Le titre est un peu trompeur. Parce que même si le film tourne autour d'une boutique de "dorayaki" et même si l'on suit pas à pas la vraie recette de l'anko, cette pâte de haricot rouge qui vient fourrer les petites crèpes, le propos du film n'est pas là. Les "doryaki" ne sont qu'un prétexte pour parler des gens, du cuisinier qui tient la boutique, des écolières qui constituent sa principale clientèle et de la vieille dame qui a toujours rêvé de travailler dans un magasin comme celui-là et que le cuisinier finit par embaucher jusqu'au jour où....
Je devrais m'arrêter là pour ne pas gâcher le film à ceux qui ne l'ont pas encore vu, mais autant ne rien dire du tout. Car le vrai sujet du film c'est une maladie terrible, longtemps considérée comme contagieuse, qui a conduit à faire vivre ceux qui en étaient atteint à l'écart de la société. A les couper du monde. Il s'agit de la lèpre. La vieille dame du film a en effet les mains déformées par la maladie.
Il a sans doute fallu à Naomi Kawase beaucoup de courage pour aborder un tel sujet, encore tabou : celui de l'ostracisme vis à vis de gens considérés comme impurs. Elle le fait avec beaucoup de finesse, beaucoup de tendresse; elle abuse, à mon goût, des gros plans qui finissent par fatiguer le regard, mais si l'image est insistante, le discours reste léger; la cinéaste laisse le spectateur libre de ses conclusions, libre de s'interroger sur la façon dont telle ou telle société exclut une partie de ses membres sous un prétexte ou un autre.
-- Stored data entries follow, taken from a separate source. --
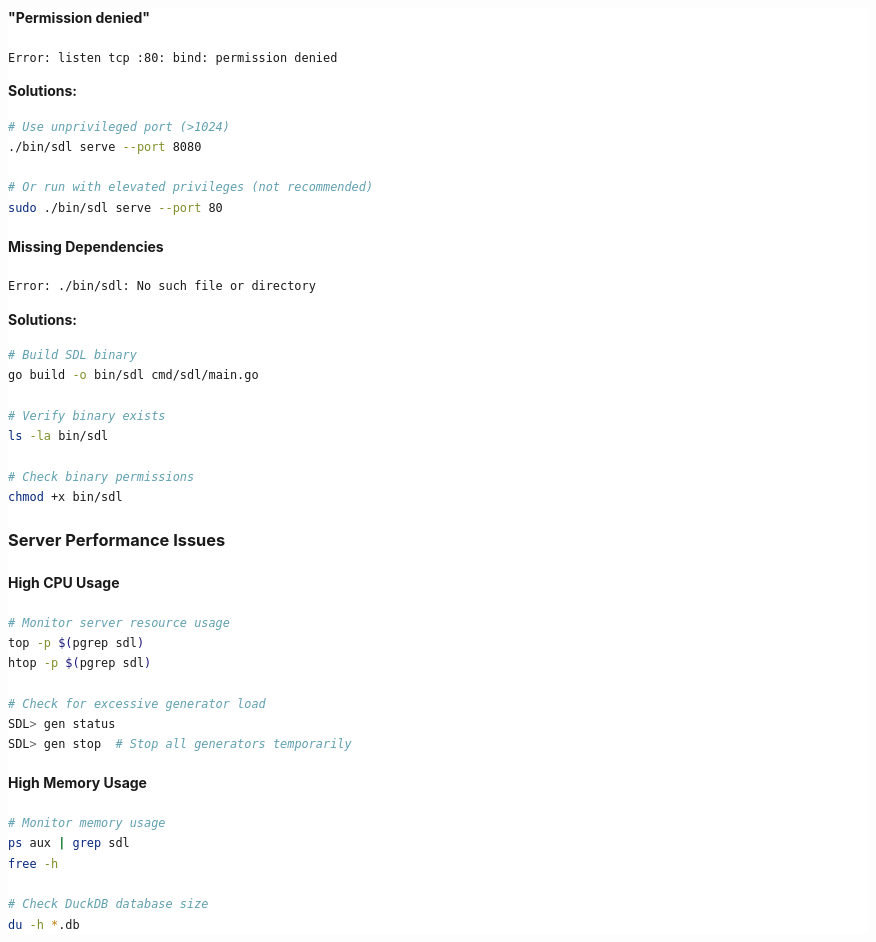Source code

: #### "Permission denied"
```
Error: listen tcp :80: bind: permission denied
```

**Solutions:**
```bash
# Use unprivileged port (>1024)
./bin/sdl serve --port 8080

# Or run with elevated privileges (not recommended)
sudo ./bin/sdl serve --port 80
```

#### Missing Dependencies
```
Error: ./bin/sdl: No such file or directory
```

**Solutions:**
```bash
# Build SDL binary
go build -o bin/sdl cmd/sdl/main.go

# Verify binary exists
ls -la bin/sdl

# Check binary permissions
chmod +x bin/sdl
```

### Server Performance Issues

#### High CPU Usage
```bash
# Monitor server resource usage
top -p $(pgrep sdl)
htop -p $(pgrep sdl)

# Check for excessive generator load
SDL> gen status
SDL> gen stop  # Stop all generators temporarily
```

#### High Memory Usage
```bash
# Monitor memory usage
ps aux | grep sdl
free -h

# Check DuckDB database size
du -h *.db
```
Le film parle du Japon qui a aboli en 1996 la loi sur l'internement des lépreux votée en 1907. Oui mais ailleurs ? Comment traitons nous nos lépreux Léproserie ? Lazaret ? Des mots d'un autre âge ou toujours d'actualité ?
La paille dans l'oeil du voisin, la poutre dans le nôtre ? Car n'y a-t-il pas dans nos sociétés occidentales bien d'autres gens que nous tenons à l'écart et traitons comme des lépreux ? Pourquoi ? A la fin du film, en faisant intervenir la propriétaire qui du jour au lendemain congédie le gérant de la boutique de "dorayaki", Naomi Kawase ne laisse -t-elle pas entendre que dans une société gouvernée par le profit, ce sont toujours les malades, les vieux, les pauvres, les démunis qui sont ostracisés ?
Les saisons passent, le temps s'en va, mais rien ne change ?
Oui Les Délices de Tokyo est un beau film. Pas délicieux, non. Juste beau.